‘I’m struggling to connect with someone else after my girlfriend left me’

Tell Me About It: ‘I have spoken to a therapist, but I don’t seem to be able to move on’

PROBLEM: I am a man in my mid-40s and still struggling to connect with any women I meet after my girlfriend left me over four years ago. I can’t seem to be able to move beyond a certain depth and it is mainly driven by fear, I suspect.

I recently heard that my ex is now engaged and it did shake me, but also confirmed to me definitively that there is no chance of us getting together again. Pathetically, perhaps, I still harboured hope. She lives in the UK and I moved back to Ireland after the break-up.

I have spoken to a therapist, but I don’t seem to be able to move on. Any advice would be great. I am at a loss at what to do and at the same time anxious for the future as I would love to have my own family.

ADVICE: Two things suggest that a way forward is possible for you: the first is that you are open to help and you have a sense of what your blocks are, and the second is that you have been forcibly freed from hanging on to hope of renewing your past relationship and this may be a silver-lining for you.

It seems that you really were committed to your ex and this might explain your huge loss when it ended. Grief usually takes much longer to recover from than we allow ourselves and so your efforts to move on with your life are still being stymied by your hurt and fear of future abandonment – all of which are natural reactions to a major break-up. However, you are now seeking to create a life where you have a family and commitments and so you must push beyond your fears to allow yourself the possibility of this happening. Closing the door on any possibility of re-uniting with your ex may be the starting point for getting beyond the surface level with another partner, and if this is to happen you may have to look at a few things.

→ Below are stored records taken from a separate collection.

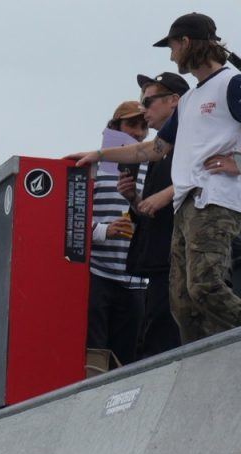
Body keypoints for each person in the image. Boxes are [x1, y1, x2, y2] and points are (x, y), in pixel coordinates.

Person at [71, 13, 241, 344]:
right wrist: (100, 155)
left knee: (205, 286)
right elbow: (152, 149)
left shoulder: (231, 83)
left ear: (186, 43)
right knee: (182, 302)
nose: (171, 55)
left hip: (216, 201)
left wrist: (238, 160)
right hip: (184, 208)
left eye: (173, 46)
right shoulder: (190, 99)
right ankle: (210, 368)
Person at [121, 73, 190, 358]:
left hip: (185, 258)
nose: (143, 110)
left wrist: (167, 193)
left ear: (174, 101)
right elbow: (149, 212)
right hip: (158, 261)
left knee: (172, 338)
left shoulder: (193, 140)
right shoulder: (158, 153)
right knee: (154, 339)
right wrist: (134, 199)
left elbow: (208, 176)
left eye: (147, 102)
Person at [86, 101, 150, 366]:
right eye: (131, 124)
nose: (137, 132)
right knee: (93, 355)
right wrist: (104, 230)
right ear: (115, 127)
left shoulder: (153, 166)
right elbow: (72, 220)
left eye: (143, 126)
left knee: (127, 361)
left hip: (136, 280)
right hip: (97, 275)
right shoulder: (94, 165)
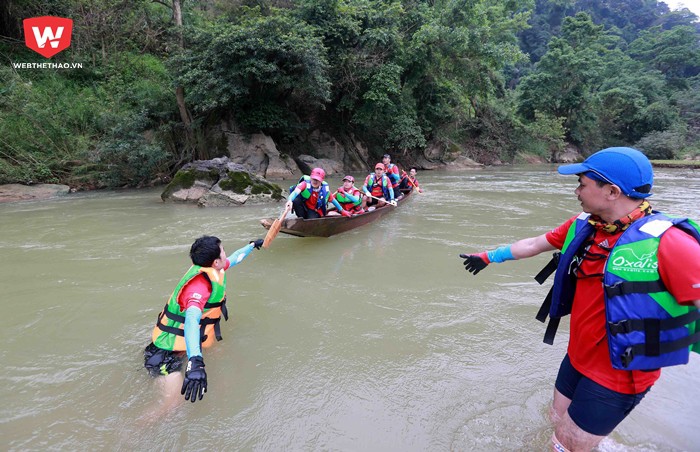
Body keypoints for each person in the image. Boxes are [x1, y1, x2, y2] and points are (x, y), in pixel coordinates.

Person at [458, 147, 700, 451]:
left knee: (563, 446)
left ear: (611, 191)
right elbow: (534, 244)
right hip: (577, 358)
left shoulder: (672, 243)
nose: (576, 191)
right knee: (555, 420)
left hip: (620, 375)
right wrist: (488, 257)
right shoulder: (583, 226)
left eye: (583, 184)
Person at [144, 236, 265, 407]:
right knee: (171, 407)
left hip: (179, 347)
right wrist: (195, 362)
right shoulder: (198, 288)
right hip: (165, 353)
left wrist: (251, 246)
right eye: (223, 251)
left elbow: (235, 258)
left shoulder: (212, 268)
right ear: (215, 262)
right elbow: (191, 321)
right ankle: (137, 430)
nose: (225, 253)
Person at [286, 167, 351, 219]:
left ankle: (307, 221)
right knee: (295, 200)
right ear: (311, 177)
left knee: (311, 219)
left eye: (317, 180)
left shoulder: (325, 190)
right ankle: (301, 219)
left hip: (314, 210)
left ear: (322, 181)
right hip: (304, 206)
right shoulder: (304, 184)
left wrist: (342, 211)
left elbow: (333, 201)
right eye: (314, 179)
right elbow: (295, 193)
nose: (315, 181)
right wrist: (289, 201)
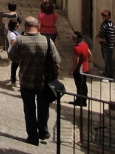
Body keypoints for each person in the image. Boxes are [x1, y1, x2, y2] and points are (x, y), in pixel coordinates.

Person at [9, 16, 61, 146]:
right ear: (38, 26)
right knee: (43, 108)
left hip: (26, 80)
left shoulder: (21, 41)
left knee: (29, 109)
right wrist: (56, 76)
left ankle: (32, 136)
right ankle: (43, 131)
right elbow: (56, 62)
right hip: (43, 82)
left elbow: (12, 57)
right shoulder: (48, 41)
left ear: (25, 27)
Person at [70, 31, 90, 107]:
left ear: (79, 39)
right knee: (84, 85)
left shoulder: (76, 48)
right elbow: (89, 54)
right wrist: (85, 61)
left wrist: (71, 71)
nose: (73, 40)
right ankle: (84, 101)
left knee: (79, 86)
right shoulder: (85, 45)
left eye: (74, 38)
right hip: (85, 68)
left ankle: (79, 101)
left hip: (78, 70)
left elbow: (76, 62)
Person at [96, 9, 115, 78]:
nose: (103, 16)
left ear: (109, 16)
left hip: (108, 47)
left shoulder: (110, 26)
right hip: (104, 46)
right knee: (105, 60)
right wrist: (98, 35)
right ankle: (106, 72)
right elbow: (101, 30)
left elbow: (110, 39)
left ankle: (109, 75)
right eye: (102, 15)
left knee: (108, 61)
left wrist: (100, 39)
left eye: (105, 15)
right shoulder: (104, 23)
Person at [7, 18, 21, 86]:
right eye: (17, 26)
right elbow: (14, 45)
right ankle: (13, 80)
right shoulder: (12, 34)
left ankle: (13, 78)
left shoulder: (13, 32)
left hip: (14, 52)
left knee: (15, 66)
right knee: (15, 66)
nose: (19, 27)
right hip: (14, 53)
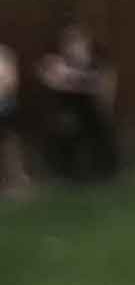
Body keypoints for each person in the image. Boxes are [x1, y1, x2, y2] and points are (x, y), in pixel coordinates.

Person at [39, 21, 118, 181]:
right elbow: (52, 81)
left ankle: (105, 169)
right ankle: (69, 171)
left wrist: (72, 79)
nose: (74, 47)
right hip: (68, 109)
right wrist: (84, 82)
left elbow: (105, 84)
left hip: (93, 108)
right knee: (66, 128)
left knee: (101, 129)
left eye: (78, 42)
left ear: (86, 43)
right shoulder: (55, 61)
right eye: (70, 43)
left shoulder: (98, 61)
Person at [0, 46, 29, 197]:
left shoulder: (4, 55)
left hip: (4, 106)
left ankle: (16, 180)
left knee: (9, 143)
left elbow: (11, 83)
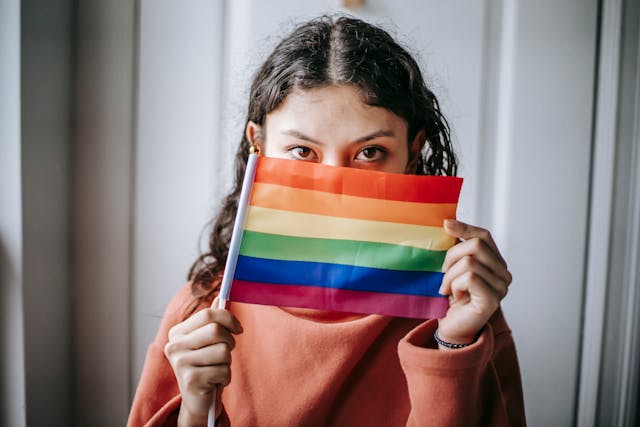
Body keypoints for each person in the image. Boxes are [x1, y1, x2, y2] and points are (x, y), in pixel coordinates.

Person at [128, 15, 525, 427]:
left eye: (370, 152)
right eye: (302, 151)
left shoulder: (462, 308)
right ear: (258, 146)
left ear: (413, 151)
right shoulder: (202, 312)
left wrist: (454, 345)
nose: (335, 186)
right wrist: (194, 410)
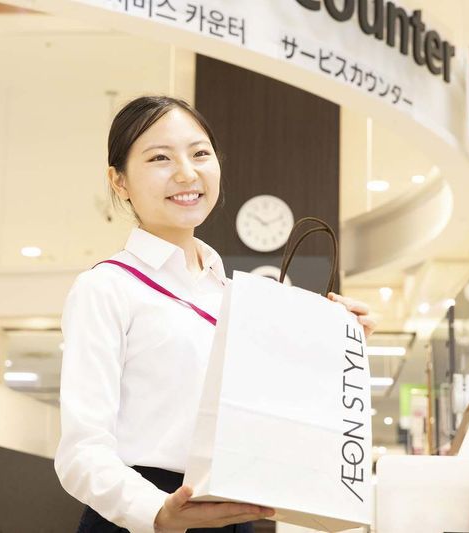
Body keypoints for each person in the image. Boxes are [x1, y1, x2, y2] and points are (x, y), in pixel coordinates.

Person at [55, 95, 377, 533]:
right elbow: (81, 451)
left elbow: (273, 414)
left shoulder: (237, 297)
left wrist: (336, 348)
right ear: (119, 181)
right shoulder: (106, 288)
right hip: (144, 516)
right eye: (160, 158)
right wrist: (157, 511)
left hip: (234, 514)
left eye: (200, 153)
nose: (187, 173)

The first is fear. Your internal protective measures appear to be stopping you from allowing someone to get close enough to cause you hurt and you may feel that your ability to judge is insufficient to know who is worthy of your trust and who is not. Initially, in any relationship, you have to go on instinct and basic attraction, but your problem seems to be occurring beyond this stage and this is where you can ask your friends for some input.

It takes courage and intelligence to overcome fear and we may face setbacks along the way, but ultimately the outcome is the freedom to be more ourselves through the growing courage to take risks

We are often not the best at knowing who is good for us, and our fears can make us end something prematurely as we try to spare ourselves later suffering, so one of the ways of getting beyond this is to ask our true friends to help us out. They are often much wiser and knowledgeable about whether someone is good for us or not and if we heed their advice, we might allow something to blossom in spite of our fears. At the very least our friends will not encourage us to spend time with someone who is critical or disparaging of us, and so it is worth considering their recommendations.

We overcome fears by facing them and taking small, considered steps towards what we fear. It takes courage and intelligence to overcome fear and we may face setbacks along the way, but ultimately the outcome is the freedom to be more ourselves through the growing courage to take risks. If you are at the point in a relationship where you feel more depth is needed, then you have to speak, to the other person, about what your fear is and what is blocking you. This is an act of intimacy and moves the relationship on. In other words, you cannot have a relationship without taking risks, and they are needed so you can build trust in the other person and they build trust in you.

At the moment, you might feel less secure in your sense of attractiveness and this would be a normal response to grief and loss. However, to find that sense of confidence and attractiveness again, you will need to trust that who you are is enough, that you are worthy of being loved and that you do not have to second-guess yourself. Be yourself and express yourself without too much self-consciousness. This will allow others to know the real you and there is nothing more attractive than someone who is happy to be in their own skin.

Of course, whatever relationship you are pursuing may not work out, but this can be for many reasons including the other person’s background and sense of timing but, if you are not full of humiliation or hurt, your intelligence will allow you to see these things, allowing your capacity for acceptance and freedom to increase.

If you want a relationship to work, overcome your fear by talking about what you are feeling at that time, take your friends’ advice on who is worth pursuing and grow your confidence by taking the risk of being yourself. If you continue to struggle, it may be worth trying a couple of sessions with a psychotherapist again as this time you may be more open to suggestions as your situation has changed.